• **INFORMATION PROVIDED**
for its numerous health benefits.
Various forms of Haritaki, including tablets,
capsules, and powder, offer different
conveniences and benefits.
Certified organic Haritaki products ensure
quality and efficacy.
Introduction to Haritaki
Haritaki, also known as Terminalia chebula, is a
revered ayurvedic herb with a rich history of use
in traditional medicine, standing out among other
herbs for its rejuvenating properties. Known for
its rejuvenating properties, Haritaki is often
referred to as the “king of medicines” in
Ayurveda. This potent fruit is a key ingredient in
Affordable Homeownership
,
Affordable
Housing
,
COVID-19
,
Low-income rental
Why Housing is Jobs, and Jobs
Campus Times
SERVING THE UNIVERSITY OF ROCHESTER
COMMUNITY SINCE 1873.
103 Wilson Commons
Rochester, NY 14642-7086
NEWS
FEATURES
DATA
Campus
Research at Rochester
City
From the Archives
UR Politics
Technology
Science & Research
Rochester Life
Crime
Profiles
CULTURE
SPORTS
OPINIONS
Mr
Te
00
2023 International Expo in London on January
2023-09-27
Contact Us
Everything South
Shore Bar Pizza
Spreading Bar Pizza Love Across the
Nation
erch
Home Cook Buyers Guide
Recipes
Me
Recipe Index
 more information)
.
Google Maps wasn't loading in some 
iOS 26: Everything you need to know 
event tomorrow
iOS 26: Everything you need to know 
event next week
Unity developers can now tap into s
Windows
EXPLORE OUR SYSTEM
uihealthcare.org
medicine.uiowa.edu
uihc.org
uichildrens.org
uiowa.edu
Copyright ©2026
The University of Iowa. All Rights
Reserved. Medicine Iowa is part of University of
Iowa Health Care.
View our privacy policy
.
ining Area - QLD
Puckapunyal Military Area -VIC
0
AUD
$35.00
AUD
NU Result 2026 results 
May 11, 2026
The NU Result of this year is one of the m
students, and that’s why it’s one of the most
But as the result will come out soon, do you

• **WORK REQUEST**
Retype the records above in full, with no differences.

• **RESPONSE TO THE TASK**
for its numerous health benefits.
Various forms of Haritaki, including tablets,
capsules, and powder, offer different
conveniences and benefits.
Certified organic Haritaki products ensure
quality and efficacy.
Introduction to Haritaki
Haritaki, also known as Terminalia chebula, is a
revered ayurvedic herb with a rich history of use
in traditional medicine, standing out among other
herbs for its rejuvenating properties. Known for
its rejuvenating properties, Haritaki is often
referred to as the “king of medicines” in
Ayurveda. This potent fruit is a key ingredient in
Affordable Homeownership
,
Affordable
Housing
,
COVID-19
,
Low-income rental
Why Housing is Jobs, and Jobs
Campus Times
SERVING THE UNIVERSITY OF ROCHESTER
COMMUNITY SINCE 1873.
103 Wilson Commons
Rochester, NY 14642-7086
NEWS
FEATURES
DATA
Campus
Research at Rochester
City
From the Archives
UR Politics
Technology
Science & Research
Rochester Life
Crime
Profiles
CULTURE
SPORTS
OPINIONS
Mr
Te
00
2023 International Expo in London on January
2023-09-27
Contact Us
Everything South
Shore Bar Pizza
Spreading Bar Pizza Love Across the
Nation
erch
Home Cook Buyers Guide
Recipes
Me
Recipe Index
 more information)
.
Google Maps wasn't loading in some 
iOS 26: Everything you need to know 
event tomorrow
iOS 26: Everything you need to know 
event next week
Unity developers can now tap into s
Windows
EXPLORE OUR SYSTEM
uihealthcare.org
medicine.uiowa.edu
uihc.org
uichildrens.org
uiowa.edu
Copyright ©2026
The University of Iowa. All Rights
Reserved. Medicine Iowa is part of University of
Iowa Health Care.
View our privacy policy
.
ining Area - QLD
Puckapunyal Military Area -VIC
0
AUD
$35.00
AUD
NU Result 2026 results 
May 11, 2026
The NU Result of this year is one of the m
students, and that’s why it’s one of the most
But as the result will come out soon, do you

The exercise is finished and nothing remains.